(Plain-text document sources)
◆ ◆ ◆ ◆ ◆ ◆ ◆

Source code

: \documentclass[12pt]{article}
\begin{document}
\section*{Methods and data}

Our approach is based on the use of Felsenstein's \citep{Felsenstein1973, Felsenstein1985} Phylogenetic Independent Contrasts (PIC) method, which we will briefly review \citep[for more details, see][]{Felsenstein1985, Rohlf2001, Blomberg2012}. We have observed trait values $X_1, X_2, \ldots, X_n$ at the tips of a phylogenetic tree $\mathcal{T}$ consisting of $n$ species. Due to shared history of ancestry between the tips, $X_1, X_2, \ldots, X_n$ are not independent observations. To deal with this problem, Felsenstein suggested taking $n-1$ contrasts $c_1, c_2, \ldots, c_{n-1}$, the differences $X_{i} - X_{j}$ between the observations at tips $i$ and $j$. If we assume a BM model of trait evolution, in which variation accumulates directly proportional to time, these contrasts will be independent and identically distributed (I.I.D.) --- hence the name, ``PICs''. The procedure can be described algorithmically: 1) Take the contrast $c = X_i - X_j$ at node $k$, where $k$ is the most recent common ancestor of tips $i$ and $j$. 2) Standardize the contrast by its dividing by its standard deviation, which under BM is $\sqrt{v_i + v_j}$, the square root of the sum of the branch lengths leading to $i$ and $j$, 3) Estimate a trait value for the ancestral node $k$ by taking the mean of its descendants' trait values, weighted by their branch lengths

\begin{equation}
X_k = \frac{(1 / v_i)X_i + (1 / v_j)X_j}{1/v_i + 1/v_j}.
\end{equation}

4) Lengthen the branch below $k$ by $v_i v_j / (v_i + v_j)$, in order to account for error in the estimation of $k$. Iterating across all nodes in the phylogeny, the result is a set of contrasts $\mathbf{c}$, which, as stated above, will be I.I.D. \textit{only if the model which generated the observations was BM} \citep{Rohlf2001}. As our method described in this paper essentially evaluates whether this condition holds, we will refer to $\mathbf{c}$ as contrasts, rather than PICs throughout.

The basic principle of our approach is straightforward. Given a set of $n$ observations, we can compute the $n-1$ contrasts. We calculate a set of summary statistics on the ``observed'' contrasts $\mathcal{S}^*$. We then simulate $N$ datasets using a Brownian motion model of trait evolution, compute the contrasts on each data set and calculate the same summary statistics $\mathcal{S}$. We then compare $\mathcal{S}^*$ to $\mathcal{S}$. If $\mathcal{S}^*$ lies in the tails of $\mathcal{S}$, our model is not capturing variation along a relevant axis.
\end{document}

◆ ◆ ◆ ◆ ◆ ◆ ◆

_What the task asks_
What is needed is an exact reproduction of the data.

_Exercise output_
Source code

: \documentclass[12pt]{article}
\begin{document}
\section*{Methods and data}

Our approach is based on the use of Felsenstein's \citep{Felsenstein1973, Felsenstein1985} Phylogenetic Independent Contrasts (PIC) method, which we will briefly review \citep[for more details, see][]{Felsenstein1985, Rohlf2001, Blomberg2012}. We have observed trait values $X_1, X_2, \ldots, X_n$ at the tips of a phylogenetic tree $\mathcal{T}$ consisting of $n$ species. Due to shared history of ancestry between the tips, $X_1, X_2, \ldots, X_n$ are not independent observations. To deal with this problem, Felsenstein suggested taking $n-1$ contrasts $c_1, c_2, \ldots, c_{n-1}$, the differences $X_{i} - X_{j}$ between the observations at tips $i$ and $j$. If we assume a BM model of trait evolution, in which variation accumulates directly proportional to time, these contrasts will be independent and identically distributed (I.I.D.) --- hence the name, ``PICs''. The procedure can be described algorithmically: 1) Take the contrast $c = X_i - X_j$ at node $k$, where $k$ is the most recent common ancestor of tips $i$ and $j$. 2) Standardize the contrast by its dividing by its standard deviation, which under BM is $\sqrt{v_i + v_j}$, the square root of the sum of the branch lengths leading to $i$ and $j$, 3) Estimate a trait value for the ancestral node $k$ by taking the mean of its descendants' trait values, weighted by their branch lengths

\begin{equation}
X_k = \frac{(1 / v_i)X_i + (1 / v_j)X_j}{1/v_i + 1/v_j}.
\end{equation}

4) Lengthen the branch below $k$ by $v_i v_j / (v_i + v_j)$, in order to account for error in the estimation of $k$. Iterating across all nodes in the phylogeny, the result is a set of contrasts $\mathbf{c}$, which, as stated above, will be I.I.D. \textit{only if the model which generated the observations was BM} \citep{Rohlf2001}. As our method described in this paper essentially evaluates whether this condition holds, we will refer to $\mathbf{c}$ as contrasts, rather than PICs throughout.

The basic principle of our approach is straightforward. Given a set of $n$ observations, we can compute the $n-1$ contrasts. We calculate a set of summary statistics on the ``observed'' contrasts $\mathcal{S}^*$. We then simulate $N$ datasets using a Brownian motion model of trait evolution, compute the contrasts on each data set and calculate the same summary statistics $\mathcal{S}$. We then compare $\mathcal{S}^*$ to $\mathcal{S}$. If $\mathcal{S}^*$ lies in the tails of $\mathcal{S}$, our model is not capturing variation along a relevant axis.
\end{document}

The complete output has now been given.